It turned out that I didn't really need an urgent knowledge of Arabic. Everything we did was in English practically; but I would periodically go back and pick up from where I had left off in the FSI course.

I know. Given the golden opportunity of being immersed, if I wanted, in the rich linguistic environment of Arabic, but I had no yen for it. My previous Farsi helped me get along somewhat and perhaps that made me lazy---upon lazy upon lazy. I found that I wasn't alone in this aspect.
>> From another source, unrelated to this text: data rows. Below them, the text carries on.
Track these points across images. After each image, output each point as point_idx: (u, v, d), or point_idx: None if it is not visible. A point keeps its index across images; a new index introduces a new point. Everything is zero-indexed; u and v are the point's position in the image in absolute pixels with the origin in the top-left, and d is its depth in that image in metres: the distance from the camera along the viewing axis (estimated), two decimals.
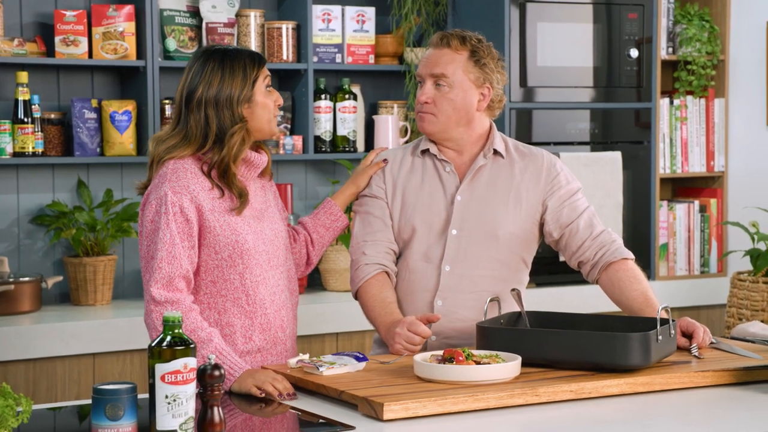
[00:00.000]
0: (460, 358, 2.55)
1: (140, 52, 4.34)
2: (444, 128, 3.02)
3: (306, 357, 2.71)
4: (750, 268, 4.73)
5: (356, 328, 4.30)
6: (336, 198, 3.12)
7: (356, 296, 3.06)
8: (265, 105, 2.86)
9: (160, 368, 2.15)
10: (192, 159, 2.81)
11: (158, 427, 2.15)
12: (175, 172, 2.78)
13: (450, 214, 3.02)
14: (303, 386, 2.61)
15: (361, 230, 3.08)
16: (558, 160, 3.11)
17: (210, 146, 2.81)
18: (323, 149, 4.67)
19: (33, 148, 4.18)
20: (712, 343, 2.88)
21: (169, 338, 2.17)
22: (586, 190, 4.63)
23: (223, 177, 2.80)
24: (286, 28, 4.57)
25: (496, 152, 3.06)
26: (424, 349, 2.90)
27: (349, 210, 3.14)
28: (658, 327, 2.63)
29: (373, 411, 2.36)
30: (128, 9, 4.33)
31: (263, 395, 2.56)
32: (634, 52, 4.87)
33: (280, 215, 2.97)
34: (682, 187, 5.31)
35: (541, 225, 3.06)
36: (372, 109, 4.89)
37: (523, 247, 3.05)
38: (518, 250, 3.04)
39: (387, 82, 4.92)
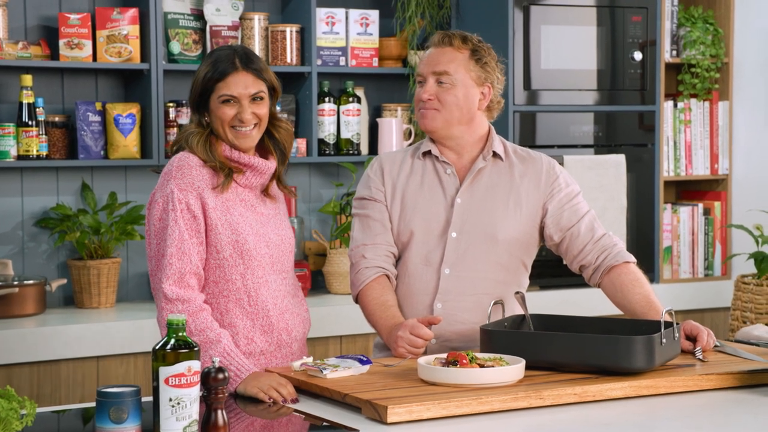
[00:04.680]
0: (464, 361, 2.54)
1: (144, 55, 4.34)
2: (446, 125, 3.02)
3: (310, 360, 2.71)
4: (754, 271, 4.72)
5: (360, 331, 4.30)
6: None
7: (357, 300, 3.05)
8: None
9: (164, 371, 2.15)
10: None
11: (162, 430, 2.15)
12: (180, 170, 2.79)
13: (450, 217, 3.02)
14: (307, 389, 2.61)
15: (360, 233, 3.07)
16: (557, 163, 3.11)
17: None
18: (327, 152, 4.67)
19: (37, 151, 4.19)
20: (716, 346, 2.88)
21: (173, 341, 2.17)
22: (590, 193, 4.64)
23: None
24: (290, 31, 4.57)
25: (495, 155, 3.06)
26: (425, 352, 2.90)
27: (348, 212, 3.13)
28: (662, 330, 2.63)
29: (377, 414, 2.36)
30: (132, 12, 4.33)
31: (270, 401, 2.56)
32: (637, 55, 4.87)
33: (288, 223, 2.99)
34: (686, 190, 5.30)
35: (542, 228, 3.06)
36: (376, 112, 4.89)
37: (523, 251, 3.05)
38: (518, 254, 3.04)
39: (391, 85, 4.92)
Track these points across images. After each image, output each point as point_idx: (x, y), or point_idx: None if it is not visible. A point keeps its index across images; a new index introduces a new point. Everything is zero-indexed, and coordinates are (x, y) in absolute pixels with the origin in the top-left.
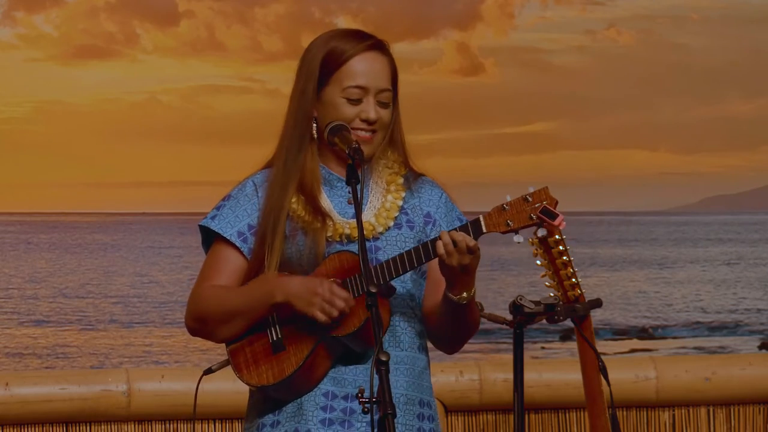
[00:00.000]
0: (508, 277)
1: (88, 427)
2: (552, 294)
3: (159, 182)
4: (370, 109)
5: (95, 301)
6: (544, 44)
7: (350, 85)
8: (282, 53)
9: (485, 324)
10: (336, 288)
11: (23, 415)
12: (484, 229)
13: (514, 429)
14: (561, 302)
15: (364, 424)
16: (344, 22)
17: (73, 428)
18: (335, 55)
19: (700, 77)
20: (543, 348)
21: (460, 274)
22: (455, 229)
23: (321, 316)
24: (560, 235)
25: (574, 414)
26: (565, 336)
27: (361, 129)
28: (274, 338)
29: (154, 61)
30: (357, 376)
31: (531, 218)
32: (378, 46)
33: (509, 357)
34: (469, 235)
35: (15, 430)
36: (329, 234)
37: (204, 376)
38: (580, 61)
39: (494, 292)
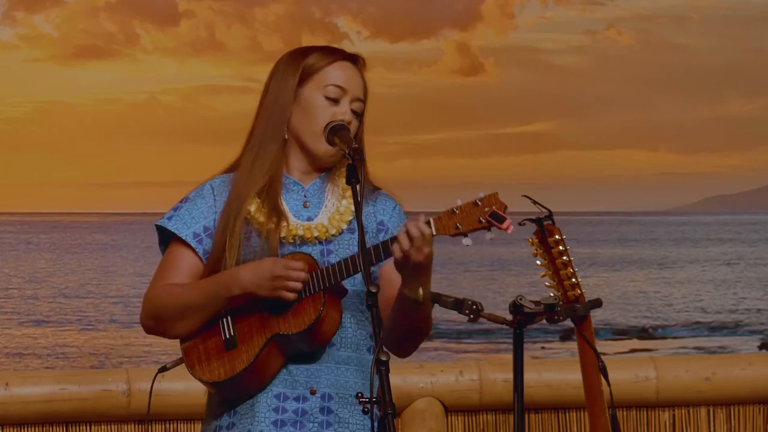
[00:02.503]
0: (508, 277)
1: (88, 427)
2: (552, 294)
3: (159, 182)
4: (346, 110)
5: (95, 301)
6: (544, 44)
7: (331, 83)
8: (282, 53)
9: (485, 324)
10: (287, 262)
11: (23, 415)
12: (434, 232)
13: (514, 429)
14: (561, 302)
15: (316, 424)
16: (344, 22)
17: (73, 428)
18: (316, 59)
19: (700, 77)
20: (543, 348)
21: (417, 271)
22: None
23: (290, 296)
24: (560, 235)
25: (574, 414)
26: (565, 336)
27: None
28: (227, 336)
29: (154, 61)
30: (309, 377)
31: (480, 222)
32: (358, 60)
33: (509, 357)
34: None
35: (15, 430)
36: (283, 235)
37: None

Malaise on so many levels except the company from whom I learned a lot. I left after a few years, seconded to Bechtel in Washington, and 4 years later, back to Dhahran--same job, same desk, and I carried my little FSI course back with me. Same deplorable attitude and learning discipline, but I would always go back to it--like a week, a month later like I would live forever.

Finally, I finished what I had to do at Aramco and wound up in Washington where I was assigned to work at the Royal Embassy of Saudi Arabian Cultural Mission, located at the Watergate right on the Potomac. No way would I miss the opportunity of strolling along the Potomac or by the White House or the Lincoln Memorial on nice days; but on rainy or cold days, when I didn't feel like going to Starbucks for coffee or to the Kennedy Center, I would sequester myself on a couch near the entry way from the Watergate garage to listen to my tapes. And, yes, it was exactly the same entry way that Liddy and McCord and their nefarious helpers sneaked in to spy on the Democratic campaign headquarters for Nixon. That's where I finished the course.

I do recommend this course to people interested in learning Saudi Arabic--Hejazi dialect, but it doesn't matter. Easterners will easily get your drift.